İzmir sık sık su faturalarına yapılan zamanlar ve bu zamlara karşı açılan davalarla gündeme gelir. Ankara’nın içme suyu sorunları oluştuğunda da karşılaştırılan şehir hep İzmir olur. Yaklaşık 4 milyonluk bir şehre kaliteli su temin etmek başlı başına bir iş iken, bu temini olumsuz yönde etkileyecek her türlü uygulamaya devam edildiği için de İzmir’in bitmeyen sorunu hep gündem. İzmir’in tek su toplama havzası olan Çamlı Baraj havzası etrafında 5 baraj (Tahtalı, Kavaklıdere, Balçova, Seferihisar ve Ürkmez Barajları) ve 7 gölet (Segen, Yeniköy, Çatalca, Balaban, Ulamış, Urla Bademler ve 9 Eylül Göletleri) var. Ve bu gölgeye maden işletme iznileri verilmesinden dolayı İzmir su açısından özellikle madenlerin ciddi tehdidi altında. Bir tarafta Efemçukuru, bir tarafta Çaldağı nikel madeni, öbür tarafta Gördes nikel madeni. Hepsi İzmir’in su kaynaklarını çok ciddi boyutlarda tehdit ediyor. Çaldağı işletmeye geçtiği zaman Sarıkız su kuyularını kirletecek, Gediz havzasını yok edecek. Gördes nikel madeni çalışsa, Gördes Barajı’nın su toplama havzasının içinde ve aynı şekilde kirletme potansiyeli olan bir alanda yer alıyor. Ağır metallerle kirlenen suyun temizlenme süreci hem çok maliyetli hem de farklı arıtma prosedürleri gerektiriyor. İzmir Belediyesi suyun arsenikten temizlenmesi için 25 milyon dolarlık bir yatırım yaptı. Ama farklı madencilik alanlarından cıva, kurşun, kadmiyum açısından kirlenen suyun temizlenmesi için farklı tesisler kurulması gerekiyor, çünkü tüm bu ağır metal kirlilikleri tek bir arıtma sistemi içinde yapılamıyor.
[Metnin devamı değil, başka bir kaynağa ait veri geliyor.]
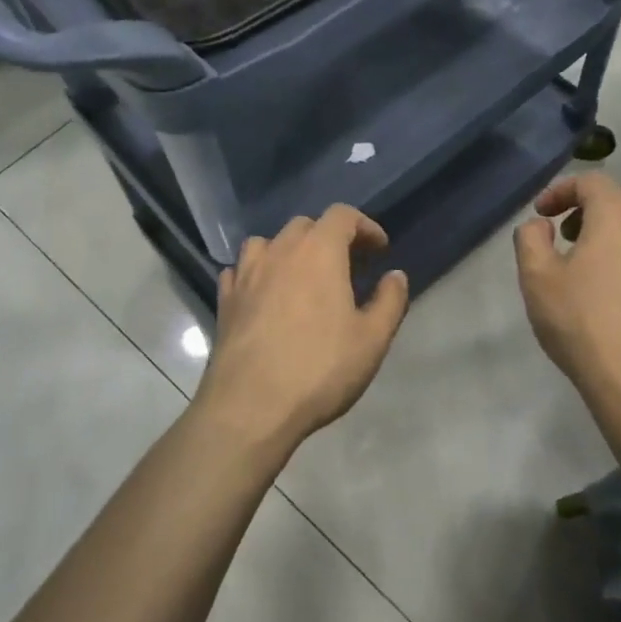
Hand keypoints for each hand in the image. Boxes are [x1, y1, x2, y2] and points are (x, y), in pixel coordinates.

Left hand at [193, 205, 409, 449]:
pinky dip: (258, 273)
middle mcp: (280, 251)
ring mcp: (247, 274)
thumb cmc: (319, 368)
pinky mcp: (225, 300)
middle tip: (348, 267)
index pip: (342, 215)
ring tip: (303, 277)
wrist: (250, 406)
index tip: (379, 250)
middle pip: (305, 225)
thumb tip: (395, 275)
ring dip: (289, 251)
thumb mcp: (372, 339)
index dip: (365, 226)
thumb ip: (390, 301)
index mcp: (319, 251)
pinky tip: (265, 295)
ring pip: (268, 242)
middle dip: (330, 238)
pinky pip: (241, 270)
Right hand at [514, 174, 620, 411]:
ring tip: (589, 264)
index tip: (541, 214)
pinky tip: (615, 290)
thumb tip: (541, 224)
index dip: (562, 190)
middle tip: (569, 233)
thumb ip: (530, 239)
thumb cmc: (582, 322)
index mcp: (615, 215)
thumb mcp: (537, 278)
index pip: (591, 180)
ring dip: (616, 230)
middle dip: (595, 204)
Bu durumda İzmirlilerin ciddi bir su sorunu oluşmakta. Geçtiğimiz günlerde ise iki yıldır süren ve yeni açığa çıkan bir damacana su skandalı basına yansıdı. İzmir’in Şaşal Köyü’nde bir karı koca 2 yıl boyunca akan suyu borular yardımıyla kurdukları tesise getirdiği, sonra da burada tanınmış markaların damacalarına doldurup, sattığı tespit edildi. Derme çatma bir tesiste, suyu tülbentle süzerek damacanalara dolum yaptıkları, mavi kapakları da fönle ısıtıp presledikleri söyleniyor. Gözaltına alınan çift şimdiye kadar sular hakkında hiç şikâyet almadıklarını söylemişler.
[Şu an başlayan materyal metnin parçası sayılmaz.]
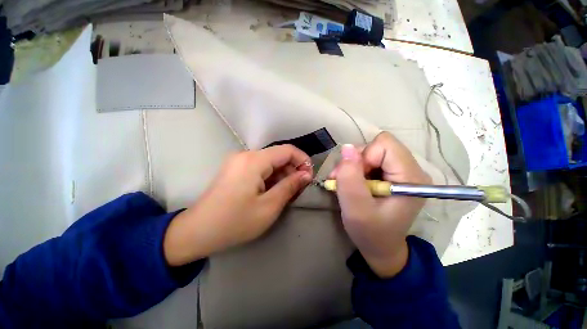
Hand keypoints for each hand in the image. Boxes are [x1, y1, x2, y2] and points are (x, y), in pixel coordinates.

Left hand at [164, 145, 312, 265]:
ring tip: (287, 193)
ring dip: (282, 175)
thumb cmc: (235, 222)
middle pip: (278, 156)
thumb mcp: (269, 206)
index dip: (303, 160)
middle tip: (299, 189)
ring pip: (269, 162)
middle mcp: (246, 155)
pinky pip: (260, 168)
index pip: (287, 150)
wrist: (197, 232)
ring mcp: (239, 162)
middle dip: (292, 170)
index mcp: (254, 160)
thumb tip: (306, 175)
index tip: (309, 177)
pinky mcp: (235, 170)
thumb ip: (290, 186)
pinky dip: (271, 177)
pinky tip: (273, 191)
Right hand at [330, 132, 430, 277]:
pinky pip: (370, 160)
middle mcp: (411, 169)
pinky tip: (352, 184)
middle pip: (377, 146)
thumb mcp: (355, 209)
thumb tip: (346, 147)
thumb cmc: (370, 233)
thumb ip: (350, 177)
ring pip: (371, 152)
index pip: (384, 145)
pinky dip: (356, 170)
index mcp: (410, 177)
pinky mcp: (392, 175)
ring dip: (353, 166)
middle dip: (356, 162)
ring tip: (345, 184)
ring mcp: (402, 171)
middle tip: (345, 181)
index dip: (364, 157)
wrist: (381, 248)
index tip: (354, 178)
Vatandaşların yeter miktar ve kalitede ücretsiz su ihtiyaçlarını musluklardan karşılayamaması temel insan haklarına aykırı bir durum. İnsanlar, musluk suyundan daha fazla para vererek almak zorunda kaldıkları damacana suyunun güvenli olduğunu düşünüyorlar. Ama birkaç yılda bir ya Türkiye genelinde ya da lokal olarak patlak veren ambalajlı su skandallarıyla bunun böyle olmadığı açığa çıkıyor. İzmir’in Şaşal Köyü’nde yaşan bu skandal da bu sektörün ne kadar denetimden uzak çalıştığını gösteriyor. İki yıl süren bir dolum ve satış süresinden bahsediliyor. İki yıl boyunca bu yasa dışı satış hiçbir denetim ağına takılmadan faaliyet sürdürebilmiş.
Ambalajlı su sektörü yerine musluklardan temiz ve kaliteli su temin görevi devletin asli görevleri arasındadır, bu hizmetin uygulanması ise belediyelere verilmiştir. Belediyelerin de başta yerleşim birimlerinin su ihtiyacını temin eden su havzalarını koruması, imara açmaması, maden işletmelerine izin vermemesi gerekir.Ve aynı zamanda musluklardan içilebilir nitelikte su temin etmesi.